The court repeated its position that the “the burden remains on the House and Senate to justify their chosen configurations” and said that the final plan will be a permanent map, not an interim one as the House suggested.
It ordered the trial court to recommend before Oct. 17 the map that “best fulfills the specific directions in the Court’s July 9, 2015, opinion and all constitutional requirements.”
“Sufficient time exists for the Legislature to accomplish this task before the matter is scheduled for a hearing before the trial court, should the House and Senate agree to convene for another special session,” Labarga wrote in his concurring opinion. “However, if the two houses of the Legislature cannot join together to pass a plan within this time, the judiciary must take steps to ensure that a constitutionally compliant congressional redistricting plan is in place, as noted in the order and requested in the House’s motion, to provide certainty to candidates and voters.”

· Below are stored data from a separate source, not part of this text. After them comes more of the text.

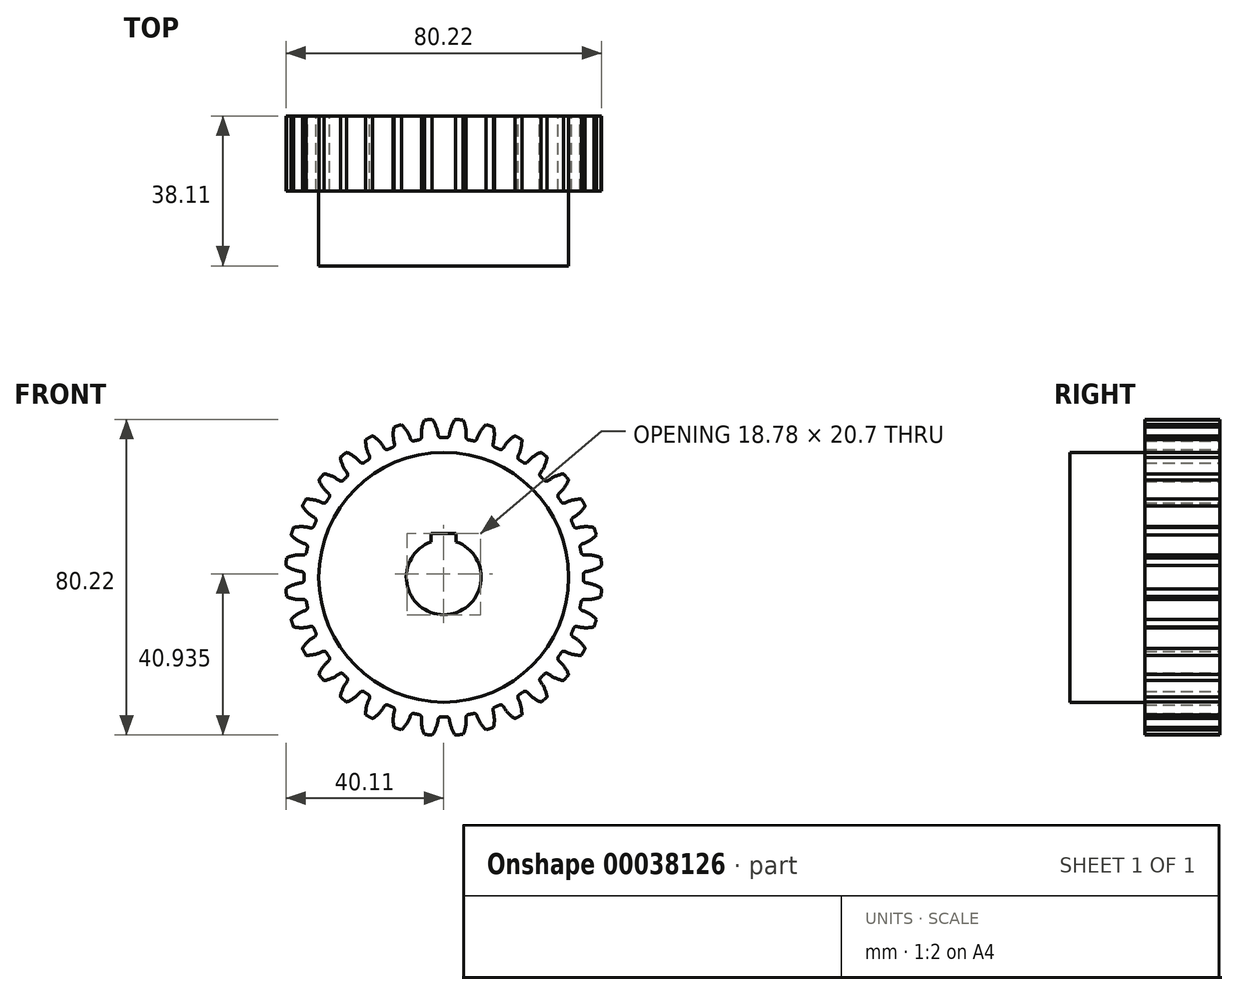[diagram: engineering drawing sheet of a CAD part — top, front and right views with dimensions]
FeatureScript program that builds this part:
annotation { "Feature Type Name" : "Feature", "Feature Type Description" : "" }
export const myFeature = defineFeature(function(context is Context, id is Id, definition is map)
    precondition{}
    {
        {
            var Q0;
            Q0=qCreatedBy(makeId("Front.planeOp"),FACE);
            var sketch = newSketch(context, id + "F0", { "sketchPlane" : qUnion([Q0])});
            skCircle(sketch, "E0", {"center": v(0, 0) * mm, "radius": 38.1 * mm});
            skCircle(sketch, "E1", {"center": v(0, 0) * mm, "radius": 40.22 * mm});
            skCircle(sketch, "E2", {"center": v(0, 0) * mm, "radius": 35.45 * mm});
            skSolve(sketch);
        }
        {
            var Q0;
            Q0 = qSketchRegion(id + "F0", true);
            var Q1;
            Q1=makeQuery(id+"F0.imprint","IMPRINT",FACE,{"disambiguationData":[TD([[makeQuery(id+"F0.imprint","IMPRINT",EDGE,{"derivedFrom":sQuery(id+"F0.wireOp",EDGE,"E2")}),1.0]])]});
            var Q2;
            Q2=makeQuery(id+"F0.imprint","IMPRINT",FACE,{"disambiguationData":[TD([[makeQuery(id+"F0.imprint","IMPRINT",EDGE,{"derivedFrom":sQuery(id+"F0.wireOp",EDGE,"E0")}),1.0]])]});
            extrude(context, id + "F1", {"entities" : qUnion([Q0, Q1, Q2]), "endBound" : BoundingType.SYMMETRIC, "depth" : 19.05 * mm});
        }
        {
            var Q0;
            Q0=qCreatedBy(makeId("Front.planeOp"),FACE);
            var sketch = newSketch(context, id + "F2", { "sketchPlane" : qUnion([Q0])});
            skLineSegment(sketch, "E3", {"start": v(0, 0) * mm, "end": v(0, 38.05) * mm, "construction": true});
            skLineSegment(sketch, "E4", {"start": v(0, 0) * mm, "end": v(-1.35, 35.43) * mm, "construction": true});
            skArc(sketch, "E5.0", {"start": v(3.48, 35.28) * mm, "mid": v(1.06, 35.44) * mm, "end": v(-1.35, 35.43) * mm});
            skArc(sketch, "E6.0", {"start": v(0.64, 35.45) * mm, "mid": v(0, 35.45) * mm, "end": v(-0.64, 35.45) * mm});
            skCircle(sketch, "E6.1", {"center": v(0, 0) * mm, "radius": 38.1 * mm, "construction": true});
            skArc(sketch, "E7.0", {"start": v(3.52, 40.83) * mm, "mid": v(0, 40.98) * mm, "end": v(-3.52, 40.83) * mm});
            skLineSegment(sketch, "E8", {"start": v(0, 0) * mm, "end": v(3.73, 37.87) * mm, "construction": true});
            skLineSegment(sketch, "E9", {"start": v(1.87, 38.05) * mm, "end": v(5.6, 37.69) * mm, "construction": true});
            skLineSegment(sketch, "E10", {"start": v(1.87, 38.05) * mm, "end": v(-1.87, 38.05) * mm, "construction": true});
            skArc(sketch, "E11", {"start": v(-1.4, 36.12) * mm, "mid": v(-2.1, 38.63) * mm, "end": v(-3.52, 40.83) * mm});
            skLineSegment(sketch, "E12", {"start": v(-1.87, 38.05) * mm, "end": v(0, 32.92) * mm, "construction": true});
            skArc(sketch, "E13.MirrorCS", {"start": v(1.4, 36.12) * mm, "mid": v(2.1, 38.63) * mm, "end": v(3.52, 40.83) * mm});
            skPoint(sketch, "E14.visualSharp", {"position": v(-1.35, 35.43) * mm});
            skArc(sketch, "E14.filletArc", {"start": v(-1.4, 36.12) * mm, "mid": v(-1.15, 35.64) * mm, "end": v(-0.64, 35.45) * mm});
            skPoint(sketch, "E15.newPointB", {"position": v(1.35, 35.43) * mm});
            skArc(sketch, "E15.filletArc", {"start": v(0.64, 35.45) * mm, "mid": v(1.15, 35.64) * mm, "end": v(1.4, 36.12) * mm});
            skSolve(sketch);
        }
        {
            var Q0;
            Q0 = qSketchRegion(id + "F2", true);
            extrude(context, id + "F3", {"entities" : qUnion([Q0]), "endBound" : BoundingType.SYMMETRIC, "depth" : 25.4 * mm});
        }
        {
            var Q0;
            Q0=makeQuery(id+"F3.opExtrude","SWEPT_BODY",BODY,{"disambiguationData":[OSD([sQuery(id+"F2.wireOp",EDGE,"E6.0"),sQuery(id+"F2.wireOp",EDGE,"E7.0"),sQuery(id+"F2.wireOp",EDGE,"E11"),sQuery(id+"F2.wireOp",EDGE,"E13.MirrorCS")])]});
            var Q1;
            Q1=sQuery(id+"F2.wireOp",EDGE,"E6.1");
            circularPattern(context, id + "F4", {"entities" : qUnion([Q0]), "axis" : qUnion([Q1]), "angle" : 360 * degree, "instanceCount" : 32, "equalSpace" : true});
        }
        {
            var Q0;
            Q0=makeQuery(id+"F4.opPattern","COPY",BODY,{"derivedFrom":makeQuery(id+"F3.opExtrude","SWEPT_BODY",BODY,{"disambiguationData":[OSD([sQuery(id+"F2.wireOp",EDGE,"E6.0"),sQuery(id+"F2.wireOp",EDGE,"E7.0"),sQuery(id+"F2.wireOp",EDGE,"E11"),sQuery(id+"F2.wireOp",EDGE,"E13.MirrorCS")])]}),"instanceName":"1"});
            var Q1;
            Q1=makeQuery(id+"F4.opPattern","COPY",BODY,{"derivedFrom":makeQuery(id+"F3.opExtrude","SWEPT_BODY",BODY,{"disambiguationData":[OSD([sQuery(id+"F2.wireOp",EDGE,"E6.0"),sQuery(id+"F2.wireOp",EDGE,"E7.0"),sQuery(id+"F2.wireOp",EDGE,"E11"),sQuery(id+"F2.wireOp",EDGE,"E13.MirrorCS")])]}),"instanceName":"2"});
            var Q2;
            Q2=makeQuery(id+"F4.opPattern","COPY",BODY,{"derivedFrom":makeQuery(id+"F3.opExtrude","SWEPT_BODY",BODY,{"disambiguationData":[OSD([sQuery(id+"F2.wireOp",EDGE,"E6.0"),sQuery(id+"F2.wireOp",EDGE,"E7.0"),sQuery(id+"F2.wireOp",EDGE,"E11"),sQuery(id+"F2.wireOp",EDGE,"E13.MirrorCS")])]}),"instanceName":"3"});
            var Q3;
            Q3=makeQuery(id+"F4.opPattern","COPY",BODY,{"derivedFrom":makeQuery(id+"F3.opExtrude","SWEPT_BODY",BODY,{"disambiguationData":[OSD([sQuery(id+"F2.wireOp",EDGE,"E6.0"),sQuery(id+"F2.wireOp",EDGE,"E7.0"),sQuery(id+"F2.wireOp",EDGE,"E11"),sQuery(id+"F2.wireOp",EDGE,"E13.MirrorCS")])]}),"instanceName":"4"});
            var Q4;
            Q4=makeQuery(id+"F4.opPattern","COPY",BODY,{"derivedFrom":makeQuery(id+"F3.opExtrude","SWEPT_BODY",BODY,{"disambiguationData":[OSD([sQuery(id+"F2.wireOp",EDGE,"E6.0"),sQuery(id+"F2.wireOp",EDGE,"E7.0"),sQuery(id+"F2.wireOp",EDGE,"E11"),sQuery(id+"F2.wireOp",EDGE,"E13.MirrorCS")])]}),"instanceName":"5"});
            var Q5;
            Q5=makeQuery(id+"F4.opPattern","COPY",BODY,{"derivedFrom":makeQuery(id+"F3.opExtrude","SWEPT_BODY",BODY,{"disambiguationData":[OSD([sQuery(id+"F2.wireOp",EDGE,"E6.0"),sQuery(id+"F2.wireOp",EDGE,"E7.0"),sQuery(id+"F2.wireOp",EDGE,"E11"),sQuery(id+"F2.wireOp",EDGE,"E13.MirrorCS")])]}),"instanceName":"6"});
            var Q6;
            Q6=makeQuery(id+"F4.opPattern","COPY",BODY,{"derivedFrom":makeQuery(id+"F3.opExtrude","SWEPT_BODY",BODY,{"disambiguationData":[OSD([sQuery(id+"F2.wireOp",EDGE,"E6.0"),sQuery(id+"F2.wireOp",EDGE,"E7.0"),sQuery(id+"F2.wireOp",EDGE,"E11"),sQuery(id+"F2.wireOp",EDGE,"E13.MirrorCS")])]}),"instanceName":"7"});
            var Q7;
            Q7=makeQuery(id+"F4.opPattern","COPY",BODY,{"derivedFrom":makeQuery(id+"F3.opExtrude","SWEPT_BODY",BODY,{"disambiguationData":[OSD([sQuery(id+"F2.wireOp",EDGE,"E6.0"),sQuery(id+"F2.wireOp",EDGE,"E7.0"),sQuery(id+"F2.wireOp",EDGE,"E11"),sQuery(id+"F2.wireOp",EDGE,"E13.MirrorCS")])]}),"instanceName":"8"});
            var Q8;
            Q8=makeQuery(id+"F4.opPattern","COPY",BODY,{"derivedFrom":makeQuery(id+"F3.opExtrude","SWEPT_BODY",BODY,{"disambiguationData":[OSD([sQuery(id+"F2.wireOp",EDGE,"E6.0"),sQuery(id+"F2.wireOp",EDGE,"E7.0"),sQuery(id+"F2.wireOp",EDGE,"E11"),sQuery(id+"F2.wireOp",EDGE,"E13.MirrorCS")])]}),"instanceName":"9"});
            var Q9;
            Q9=makeQuery(id+"F4.opPattern","COPY",BODY,{"derivedFrom":makeQuery(id+"F3.opExtrude","SWEPT_BODY",BODY,{"disambiguationData":[OSD([sQuery(id+"F2.wireOp",EDGE,"E6.0"),sQuery(id+"F2.wireOp",EDGE,"E7.0"),sQuery(id+"F2.wireOp",EDGE,"E11"),sQuery(id+"F2.wireOp",EDGE,"E13.MirrorCS")])]}),"instanceName":"10"});
            var Q10;
            Q10=makeQuery(id+"F4.opPattern","COPY",BODY,{"derivedFrom":makeQuery(id+"F3.opExtrude","SWEPT_BODY",BODY,{"disambiguationData":[OSD([sQuery(id+"F2.wireOp",EDGE,"E6.0"),sQuery(id+"F2.wireOp",EDGE,"E7.0"),sQuery(id+"F2.wireOp",EDGE,"E11"),sQuery(id+"F2.wireOp",EDGE,"E13.MirrorCS")])]}),"instanceName":"11"});
            var Q11;
            Q11=makeQuery(id+"F4.opPattern","COPY",BODY,{"derivedFrom":makeQuery(id+"F3.opExtrude","SWEPT_BODY",BODY,{"disambiguationData":[OSD([sQuery(id+"F2.wireOp",EDGE,"E6.0"),sQuery(id+"F2.wireOp",EDGE,"E7.0"),sQuery(id+"F2.wireOp",EDGE,"E11"),sQuery(id+"F2.wireOp",EDGE,"E13.MirrorCS")])]}),"instanceName":"12"});
            var Q12;
            Q12=makeQuery(id+"F4.opPattern","COPY",BODY,{"derivedFrom":makeQuery(id+"F3.opExtrude","SWEPT_BODY",BODY,{"disambiguationData":[OSD([sQuery(id+"F2.wireOp",EDGE,"E6.0"),sQuery(id+"F2.wireOp",EDGE,"E7.0"),sQuery(id+"F2.wireOp",EDGE,"E11"),sQuery(id+"F2.wireOp",EDGE,"E13.MirrorCS")])]}),"instanceName":"13"});
            var Q13;
            Q13=makeQuery(id+"F4.opPattern","COPY",BODY,{"derivedFrom":makeQuery(id+"F3.opExtrude","SWEPT_BODY",BODY,{"disambiguationData":[OSD([sQuery(id+"F2.wireOp",EDGE,"E6.0"),sQuery(id+"F2.wireOp",EDGE,"E7.0"),sQuery(id+"F2.wireOp",EDGE,"E11"),sQuery(id+"F2.wireOp",EDGE,"E13.MirrorCS")])]}),"instanceName":"14"});
            var Q14;
            Q14=makeQuery(id+"F4.opPattern","COPY",BODY,{"derivedFrom":makeQuery(id+"F3.opExtrude","SWEPT_BODY",BODY,{"disambiguationData":[OSD([sQuery(id+"F2.wireOp",EDGE,"E6.0"),sQuery(id+"F2.wireOp",EDGE,"E7.0"),sQuery(id+"F2.wireOp",EDGE,"E11"),sQuery(id+"F2.wireOp",EDGE,"E13.MirrorCS")])]}),"instanceName":"15"});
            var Q15;
            Q15=makeQuery(id+"F4.opPattern","COPY",BODY,{"derivedFrom":makeQuery(id+"F3.opExtrude","SWEPT_BODY",BODY,{"disambiguationData":[OSD([sQuery(id+"F2.wireOp",EDGE,"E6.0"),sQuery(id+"F2.wireOp",EDGE,"E7.0"),sQuery(id+"F2.wireOp",EDGE,"E11"),sQuery(id+"F2.wireOp",EDGE,"E13.MirrorCS")])]}),"instanceName":"16"});
            var Q16;
            Q16=makeQuery(id+"F4.opPattern","COPY",BODY,{"derivedFrom":makeQuery(id+"F3.opExtrude","SWEPT_BODY",BODY,{"disambiguationData":[OSD([sQuery(id+"F2.wireOp",EDGE,"E6.0"),sQuery(id+"F2.wireOp",EDGE,"E7.0"),sQuery(id+"F2.wireOp",EDGE,"E11"),sQuery(id+"F2.wireOp",EDGE,"E13.MirrorCS")])]}),"instanceName":"17"});
            var Q17;
            Q17=makeQuery(id+"F4.opPattern","COPY",BODY,{"derivedFrom":makeQuery(id+"F3.opExtrude","SWEPT_BODY",BODY,{"disambiguationData":[OSD([sQuery(id+"F2.wireOp",EDGE,"E6.0"),sQuery(id+"F2.wireOp",EDGE,"E7.0"),sQuery(id+"F2.wireOp",EDGE,"E11"),sQuery(id+"F2.wireOp",EDGE,"E13.MirrorCS")])]}),"instanceName":"18"});
            var Q18;
            Q18=makeQuery(id+"F4.opPattern","COPY",BODY,{"derivedFrom":makeQuery(id+"F3.opExtrude","SWEPT_BODY",BODY,{"disambiguationData":[OSD([sQuery(id+"F2.wireOp",EDGE,"E6.0"),sQuery(id+"F2.wireOp",EDGE,"E7.0"),sQuery(id+"F2.wireOp",EDGE,"E11"),sQuery(id+"F2.wireOp",EDGE,"E13.MirrorCS")])]}),"instanceName":"19"});
            var Q19;
            Q19=makeQuery(id+"F4.opPattern","COPY",BODY,{"derivedFrom":makeQuery(id+"F3.opExtrude","SWEPT_BODY",BODY,{"disambiguationData":[OSD([sQuery(id+"F2.wireOp",EDGE,"E6.0"),sQuery(id+"F2.wireOp",EDGE,"E7.0"),sQuery(id+"F2.wireOp",EDGE,"E11"),sQuery(id+"F2.wireOp",EDGE,"E13.MirrorCS")])]}),"instanceName":"20"});
            var Q20;
            Q20=makeQuery(id+"F4.opPattern","COPY",BODY,{"derivedFrom":makeQuery(id+"F3.opExtrude","SWEPT_BODY",BODY,{"disambiguationData":[OSD([sQuery(id+"F2.wireOp",EDGE,"E6.0"),sQuery(id+"F2.wireOp",EDGE,"E7.0"),sQuery(id+"F2.wireOp",EDGE,"E11"),sQuery(id+"F2.wireOp",EDGE,"E13.MirrorCS")])]}),"instanceName":"21"});
            var Q21;
            Q21=makeQuery(id+"F4.opPattern","COPY",BODY,{"derivedFrom":makeQuery(id+"F3.opExtrude","SWEPT_BODY",BODY,{"disambiguationData":[OSD([sQuery(id+"F2.wireOp",EDGE,"E6.0"),sQuery(id+"F2.wireOp",EDGE,"E7.0"),sQuery(id+"F2.wireOp",EDGE,"E11"),sQuery(id+"F2.wireOp",EDGE,"E13.MirrorCS")])]}),"instanceName":"22"});
            var Q22;
            Q22=makeQuery(id+"F4.opPattern","COPY",BODY,{"derivedFrom":makeQuery(id+"F3.opExtrude","SWEPT_BODY",BODY,{"disambiguationData":[OSD([sQuery(id+"F2.wireOp",EDGE,"E6.0"),sQuery(id+"F2.wireOp",EDGE,"E7.0"),sQuery(id+"F2.wireOp",EDGE,"E11"),sQuery(id+"F2.wireOp",EDGE,"E13.MirrorCS")])]}),"instanceName":"23"});
            var Q23;
            Q23=makeQuery(id+"F4.opPattern","COPY",BODY,{"derivedFrom":makeQuery(id+"F3.opExtrude","SWEPT_BODY",BODY,{"disambiguationData":[OSD([sQuery(id+"F2.wireOp",EDGE,"E6.0"),sQuery(id+"F2.wireOp",EDGE,"E7.0"),sQuery(id+"F2.wireOp",EDGE,"E11"),sQuery(id+"F2.wireOp",EDGE,"E13.MirrorCS")])]}),"instanceName":"24"});
            var Q24;
            Q24=makeQuery(id+"F4.opPattern","COPY",BODY,{"derivedFrom":makeQuery(id+"F3.opExtrude","SWEPT_BODY",BODY,{"disambiguationData":[OSD([sQuery(id+"F2.wireOp",EDGE,"E6.0"),sQuery(id+"F2.wireOp",EDGE,"E7.0"),sQuery(id+"F2.wireOp",EDGE,"E11"),sQuery(id+"F2.wireOp",EDGE,"E13.MirrorCS")])]}),"instanceName":"25"});
            var Q25;
            Q25=makeQuery(id+"F4.opPattern","COPY",BODY,{"derivedFrom":makeQuery(id+"F3.opExtrude","SWEPT_BODY",BODY,{"disambiguationData":[OSD([sQuery(id+"F2.wireOp",EDGE,"E6.0"),sQuery(id+"F2.wireOp",EDGE,"E7.0"),sQuery(id+"F2.wireOp",EDGE,"E11"),sQuery(id+"F2.wireOp",EDGE,"E13.MirrorCS")])]}),"instanceName":"26"});
            var Q26;
            Q26=makeQuery(id+"F4.opPattern","COPY",BODY,{"derivedFrom":makeQuery(id+"F3.opExtrude","SWEPT_BODY",BODY,{"disambiguationData":[OSD([sQuery(id+"F2.wireOp",EDGE,"E6.0"),sQuery(id+"F2.wireOp",EDGE,"E7.0"),sQuery(id+"F2.wireOp",EDGE,"E11"),sQuery(id+"F2.wireOp",EDGE,"E13.MirrorCS")])]}),"instanceName":"27"});
            var Q27;
            Q27=makeQuery(id+"F4.opPattern","COPY",BODY,{"derivedFrom":makeQuery(id+"F3.opExtrude","SWEPT_BODY",BODY,{"disambiguationData":[OSD([sQuery(id+"F2.wireOp",EDGE,"E6.0"),sQuery(id+"F2.wireOp",EDGE,"E7.0"),sQuery(id+"F2.wireOp",EDGE,"E11"),sQuery(id+"F2.wireOp",EDGE,"E13.MirrorCS")])]}),"instanceName":"28"});
            var Q28;
            Q28=makeQuery(id+"F4.opPattern","COPY",BODY,{"derivedFrom":makeQuery(id+"F3.opExtrude","SWEPT_BODY",BODY,{"disambiguationData":[OSD([sQuery(id+"F2.wireOp",EDGE,"E6.0"),sQuery(id+"F2.wireOp",EDGE,"E7.0"),sQuery(id+"F2.wireOp",EDGE,"E11"),sQuery(id+"F2.wireOp",EDGE,"E13.MirrorCS")])]}),"instanceName":"29"});
            var Q29;
            Q29=makeQuery(id+"F4.opPattern","COPY",BODY,{"derivedFrom":makeQuery(id+"F3.opExtrude","SWEPT_BODY",BODY,{"disambiguationData":[OSD([sQuery(id+"F2.wireOp",EDGE,"E6.0"),sQuery(id+"F2.wireOp",EDGE,"E7.0"),sQuery(id+"F2.wireOp",EDGE,"E11"),sQuery(id+"F2.wireOp",EDGE,"E13.MirrorCS")])]}),"instanceName":"30"});
            var Q30;
            Q30=makeQuery(id+"F4.opPattern","COPY",BODY,{"derivedFrom":makeQuery(id+"F3.opExtrude","SWEPT_BODY",BODY,{"disambiguationData":[OSD([sQuery(id+"F2.wireOp",EDGE,"E6.0"),sQuery(id+"F2.wireOp",EDGE,"E7.0"),sQuery(id+"F2.wireOp",EDGE,"E11"),sQuery(id+"F2.wireOp",EDGE,"E13.MirrorCS")])]}),"instanceName":"31"});
            var Q31;
            Q31=makeQuery(id+"F3.opExtrude","SWEPT_BODY",BODY,{"disambiguationData":[OSD([sQuery(id+"F2.wireOp",EDGE,"E6.0"),sQuery(id+"F2.wireOp",EDGE,"E7.0"),sQuery(id+"F2.wireOp",EDGE,"E11"),sQuery(id+"F2.wireOp",EDGE,"E13.MirrorCS")])]});
            var Q32;
            Q32=makeQuery(id+"F1.opExtrude","SWEPT_BODY",BODY,{"disambiguationData":[OSD([sQuery(id+"F0.wireOp",EDGE,"E1")])]});
            booleanBodies(context, id + "F5", {"operationType" : BooleanOperationType.SUBTRACTION, "tools" : qUnion([Q0, Q1, Q2, Q3, Q4, Q5, Q6, Q7, Q8, Q9, Q10, Q11, Q12, Q13, Q14, Q15, Q16, Q17, Q18, Q19, Q20, Q21, Q22, Q23, Q24, Q25, Q26, Q27, Q28, Q29, Q30, Q31]), "targets" : qUnion([Q32])});
        }
        {
            var Q0;
            Q0=makeQuery(id+"F1.opExtrude","CAP_FACE",FACE,{"disambiguationData":[OSD([sQuery(id+"F0.wireOp",EDGE,"E1")])],"isStart":false});
            var sketch = newSketch(context, id + "F6", { "sketchPlane" : qUnion([Q0])});
            skCircle(sketch, "E16", {"center": v(0, 0) * mm, "radius": 31.75 * mm});
            skSolve(sketch);
        }
        {
            var Q0;
            Q0 = qSketchRegion(id + "F6", true);
            extrude(context, id + "F7", {"entities" : qUnion([Q0]), "operationType" : NewBodyOperationType.ADD, "depth" : 19.05 * mm});
        }
        {
            var Q0;
            Q0=makeQuery(id+"F7.opExtrude","CAP_FACE",FACE,{"disambiguationData":[OSD([sQuery(id+"F6.wireOp",EDGE,"E16")])],"isStart":false});
            var sketch = newSketch(context, id + "F8", { "sketchPlane" : qUnion([Q0])});
            skArc(sketch, "E17", {"start": v(-3.18, 8.98) * mm, "mid": v(0, -9.53) * mm, "end": v(3.17, 8.98) * mm});
            skLineSegment(sketch, "E18.bottom", {"start": v(-3.17, 11.18) * mm, "end": v(3.18, 11.18) * mm});
            skLineSegment(sketch, "E18.left", {"start": v(-3.17, 11.18) * mm, "end": v(-3.17, 8.98) * mm});
            skLineSegment(sketch, "E18.right", {"start": v(3.18, 11.18) * mm, "end": v(3.18, 8.98) * mm});
            skLineSegment(sketch, "E19", {"start": v(0, 17.13) * mm, "end": v(0, -1.57) * mm, "construction": true});
            skSolve(sketch);
        }
        {
            var Q0;
            Q0=makeQuery(id+"F8.imprint","IMPRINT",FACE,{"disambiguationData":[TD([[makeQuery(id+"F8.imprint","IMPRINT",EDGE,{"derivedFrom":sQuery(id+"F8.wireOp",EDGE,"E17")}),1.0]])]});
            extrude(context, id + "F9", {"entities" : qUnion([Q0]), "operationType" : NewBodyOperationType.REMOVE, "endBound" : BoundingType.THROUGH_ALL, "oppositeDirection" : true, "depth" : 25.4 * mm});
        }
    });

After the ruling, Senate President Andy Gardiner, R-Orlando, renewed his call for another special session to agree to a “unified” map with the House. He had previously requested a meeting with House Speaker Steve Crisafulli, R-Merritt Island, to discuss convening a special session to discuss the alternate map offered by Sen. Bill Galvano, R-Bradenton, last week.
Crisafulli has not responded to Gardiner’s call for another session. He said in a statement Friday that they are “reviewing the order to determine our next steps.”
Galvano’s map began what appears to be a softening of relations between the feuding chambers. A week after the Legislature dissolved its special session with no resolution, Galvano offered what he called a “compromise” map that attempts to appease many of the concerns the House had with the Senate’s final map. The next day, House Redistricting Chairman Jose Oliva responded in a letter to House members that the Senate map had promise.
“If the Senate had offered an amendment like the map filed by Chairman Galvano yesterday afternoon, that map would have been given serious consideration,” wrote Oliva, R-Miami Lakes.
House Democratic Leader Mark Pafford of West Palm Beach said that the public has been “let down by past leadership acting to pervert the process.”
“The court’s order today makes clear the justices are merely picking up the slack created by the abdication of the Legislature and recognize their involvement is only a last resort,” he said in a statement.
David King, the lead lawyer for the League of Women Voters and Common Cause, which challenged the congressional map, said they appreciated the court’s guidance “and look forward to appearing before Judge Lewis to ensure that Florida’s citizens have a constitutionally compliant congressional map for 2016.”
Next, it will be up to the trial court to set the schedule and give lawmakers a new deadline for providing him with a joint map if they agree to a special session.